Sep 24, 2010 at 4:10 AM

Before I start working on what I have in mind, can you tell me if code already exists to put those corner handles and mid-segment handles on shapes so that the user can grab them for stretch/shrink?

If not, is there a 'usual' way to do that? Can big fat points be put on a polygon layer? If not, what is the move? To make a multipoint layer that doesn't show in the legend and put the handles on that?

Thank you for your time,

Dave

Developer
Sep 24, 2010 at 4:43 PM

Have we walked you through creating your own MapFunction yet, or is that still a strange concept?

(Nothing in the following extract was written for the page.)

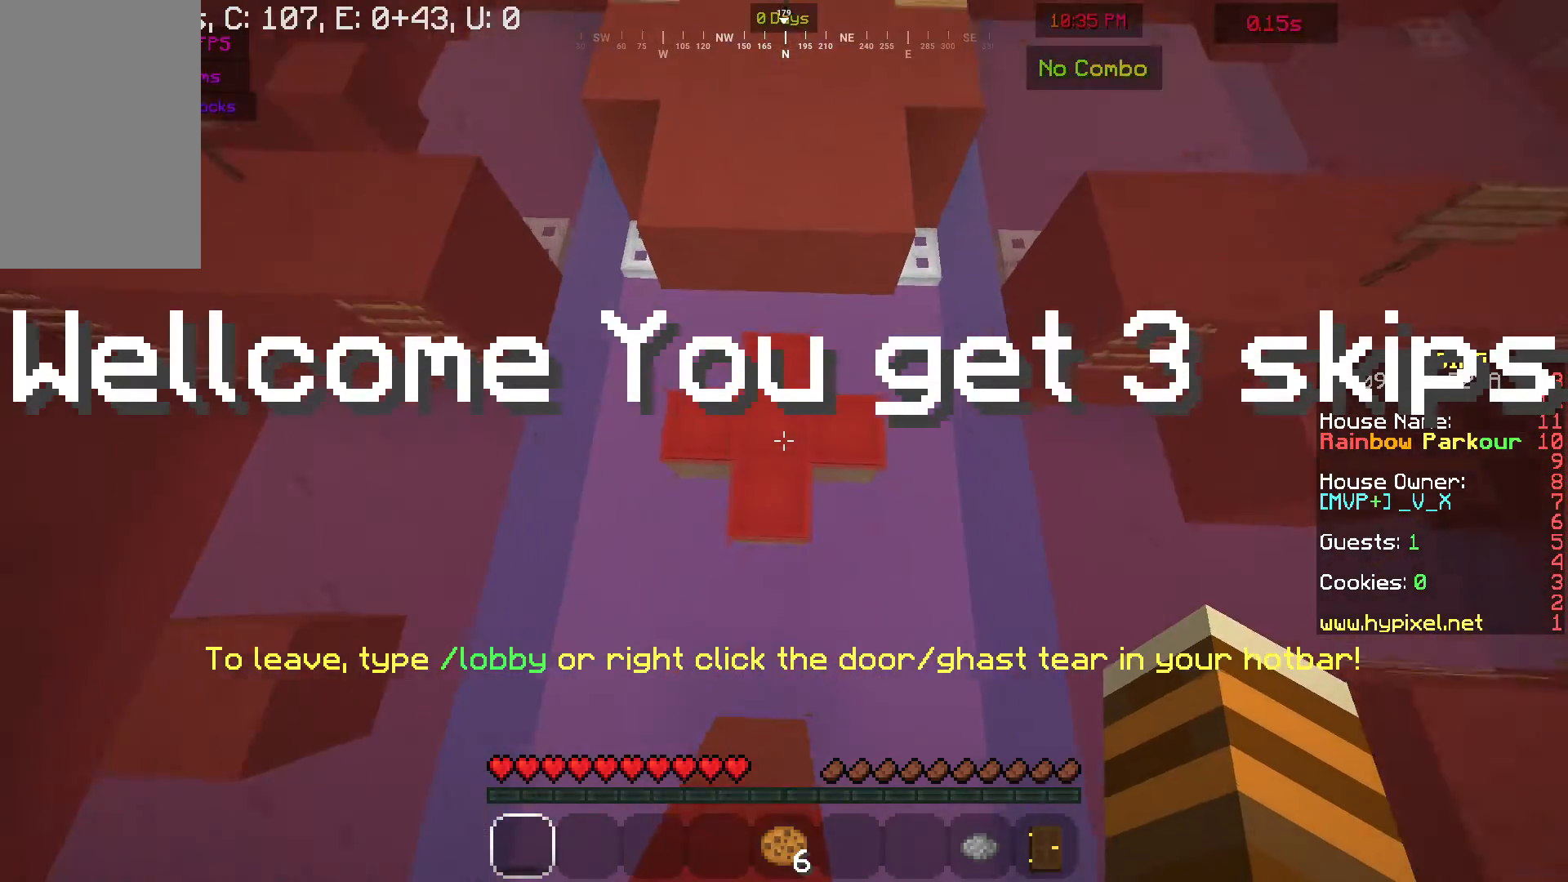
{"keys": ["w"], "mouse": [], "events": [[67, "w", "down"]]}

I will assume you are working in the context of a MapFunction that is designed for editing.  Inherit from MapFunction to get started.  You can use a point layer added to the MapFrame.DrawingLayer to show points that are cached as coordinates.  You could alternately simply draw the point locations yourself by overriding the OnDraw method in the MapFunction, and taking advantage of the Map.ProjToPixel method to figure out where to draw.  To make them responsive to mouse clicking, however, you would probably want to track a list of rectangles.  That way, you can easily do a hit-test with the current mouse coordinates during mouse-move, mouse-down and mouse-up events in your MapFunction.

The OnDraw method could also handle your shape stretching desires.  I would recommend drawing the glyphs that let you stretch the shape using the OnDraw method of the map function, but only after the user has "selected" the shape first.  Once you click on the shape, then the extent of that shape shows up.  So that's effectively two functions you are wrangling.  First a "click on the shape" function and then the second function is a "Stretch shape" function.  You could draw the cute, clickable stretch icons by using the OnDraw method and this time using the Map.ProjtoPixel with regards to the extent of the shape you are working with.  I would leave the original shape visible and have your stretched version be drawn as a transparent polygon on top of the original.  That way, they could get it back to it's original size pretty easily if they grab the wrong one.